Im Jahr 2006 gab der Vatikan eine öffentliche Erklärung zur vorläufigen Übersetzung des Judas-Evangeliums ab, die Anfang des Jahres von der National Geographic Society fertiggestellt wurde. Das neu rekonstruierte Evangelium legt nahe, dass der Apostel Judas Iskariot Christus nicht verraten hat, indem er ihn den Jerusalemer Tempelbehörden und folglich Pontius Pilatus übergab, sondern tatsächlich einer direkten Bitte von Christus nachkam, dies zu tun. Papst Benedikt XVI. argumentierte, dass Judas „eine offene Ablehnung der Liebe Gottes“ zeigte und „Jesus in Bezug auf Macht und Erfolg betrachtete: Sein einziges wirkliches Interesse lag in seiner Macht und seinem Erfolg, es war keine Liebe im Spiel. Er war ein habgieriger Mann: Geld war wichtiger, als mit Jesus zu kommunizieren; Geld kam vor Gott und seiner Liebe“.
Neben bestimmten biblischen Texten gilt auch Literatur bekannter Autoren als apokryph, wie zum Beispiel die Shakespeare-Apokryphen. Obwohl diese Gruppe von Stücken oft dem englischen Dichter und Dramatiker William Shakespeare zugeschrieben wird, bleibt ihre wahre Autorschaft fraglich, da sie aus Shakespeares Erstem Folio ausgeschlossen wurden und von Shakespeares Stil abzuweichen scheinen.

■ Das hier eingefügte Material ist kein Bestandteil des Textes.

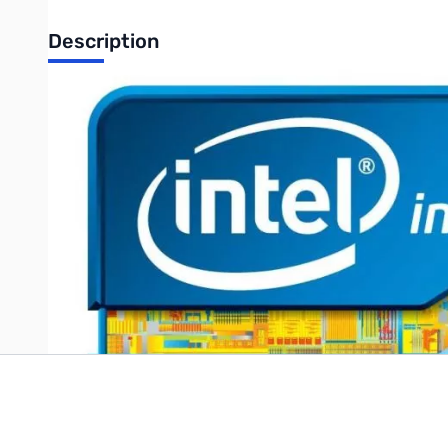
Description
Intel Xeon E3-1245v5 3.50 GHz Processor LGA-1151 Retail
UPC: 735858301794
Write Your Own Review
Only registered users can write reviews. Please
Sign in
or
c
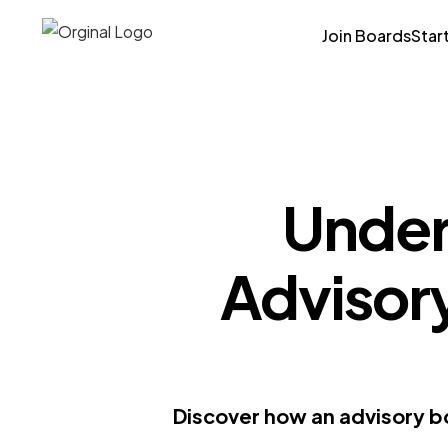
Join Boards
Star
Under
Advisor
Discover how an advisory b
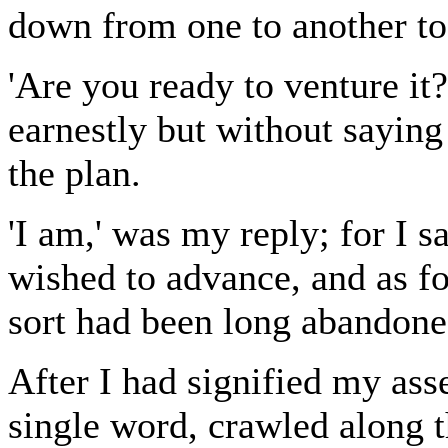
down from one to another to
'Are you ready to venture it
earnestly but without saying 
the plan.
'I am,' was my reply; for I s
wished to advance, and as for
sort had been long abandone
After I had signified my asse
single word, crawled along t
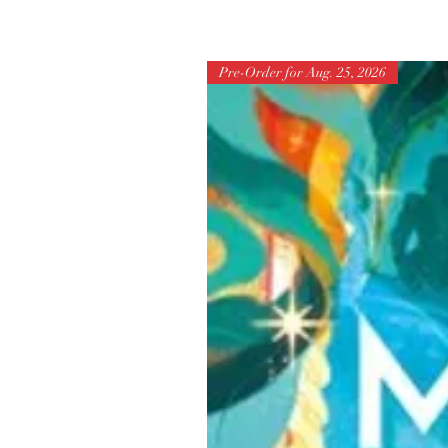
Pre-Order for Aug. 25, 2026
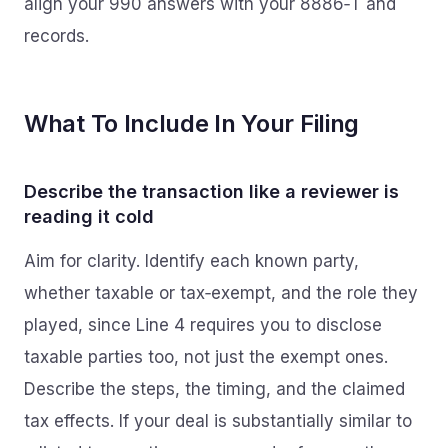
align your 990 answers with your 8886‑T and
records.
What To Include In Your Filing
Describe the transaction like a reviewer is
reading it cold
Aim for clarity. Identify each known party,
whether taxable or tax‑exempt, and the role they
played, since Line 4 requires you to disclose
taxable parties too, not just the exempt ones.
Describe the steps, the timing, and the claimed
tax effects. If your deal is substantially similar to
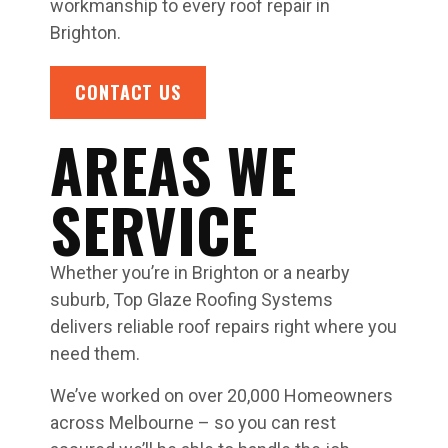
workmanship to every roof repair in
Brighton.
CONTACT US
AREAS WE
SERVICE
Whether you’re in Brighton or a nearby
suburb, Top Glaze Roofing Systems
delivers reliable roof repairs right where you
need them.
We’ve worked on over 20,000 Homeowners
across Melbourne – so you can rest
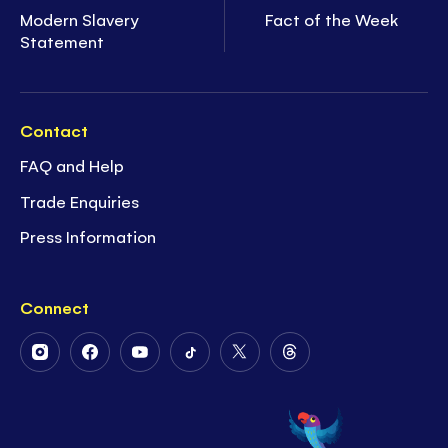
Modern Slavery
Fact of the Week
Statement
Contact
FAQ and Help
Trade Enquiries
Press Information
Connect
Follow
Follow
Follow
Follow
Follow
Follow
Us
Us
Us
Us
Us
Us
on
on
on
on
on
on
Instagram
Facebook
Youtube
Tiktok
Twitter
Threads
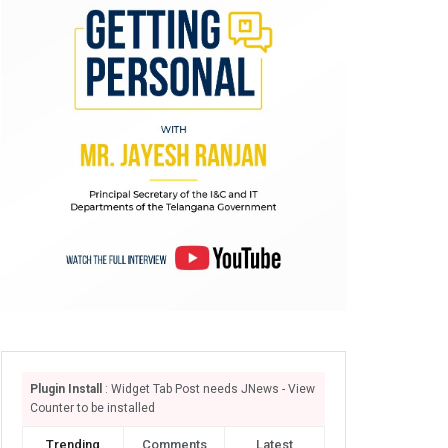
Plugin Install
: Widget Tab Post needs JNews - View
Counter to be installed
Trending
Comments
Latest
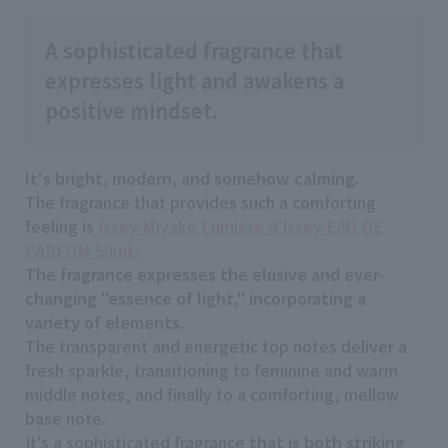
A sophisticated fragrance that
expresses light and awakens a
positive mindset.
It's bright, modern, and somehow calming
.
The fragrance that provides such a comforting
feeling is
Issey Miyake Lumière d'Issey EAU DE
PARFUM 50mL
.
The fragrance expresses the elusive and ever-
changing "essence of light," incorporating a
variety of elements
.
The transparent and energetic top notes deliver a
fresh sparkle, transitioning to feminine and warm
middle notes, and finally to a comforting, mellow
base note.
It's a sophisticated fragrance
that is both striking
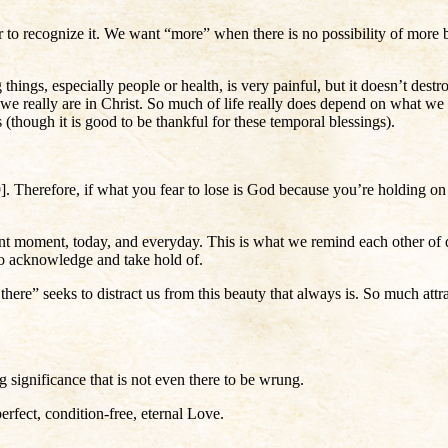
it or to recognize it. We want “more” when there is no possibility of 
 things, especially people or health, is very painful, but it doesn’t dest
e really are in Christ. So much of life really does depend on what we
es (though it is good to be thankful for these temporal blessings).
. Therefore, if what you fear to lose is God because you’re holding on 
nt moment, today, and everyday. This is what we remind each other of da
s to acknowledge and take hold of.
ere” seeks to distract us from this beauty that always is. So much attra
ng significance that is not even there to be wrung.
erfect, condition-free, eternal Love.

Während einige spekulieren, dass Shakespeare die Stücke möglicherweise in Zusammenarbeit mit jemand anderem geschrieben oder an der Bearbeitung beteiligt war, sagen andere, dass die Gedichte vollständig von einem unbekannten Autor geschrieben wurden. Die Anekdote von George Washington und dem Kirschbaum, wie sie der amerikanische Drucker und Autor Parson Weems erzählt, ist ein weiteres Beispiel apokryphen Literatur. Heute wird die Geschichte weithin als Erfindung zum Zwecke des finanziellen Gewinns oder einfach zur Verherrlichung Washingtons angesehen.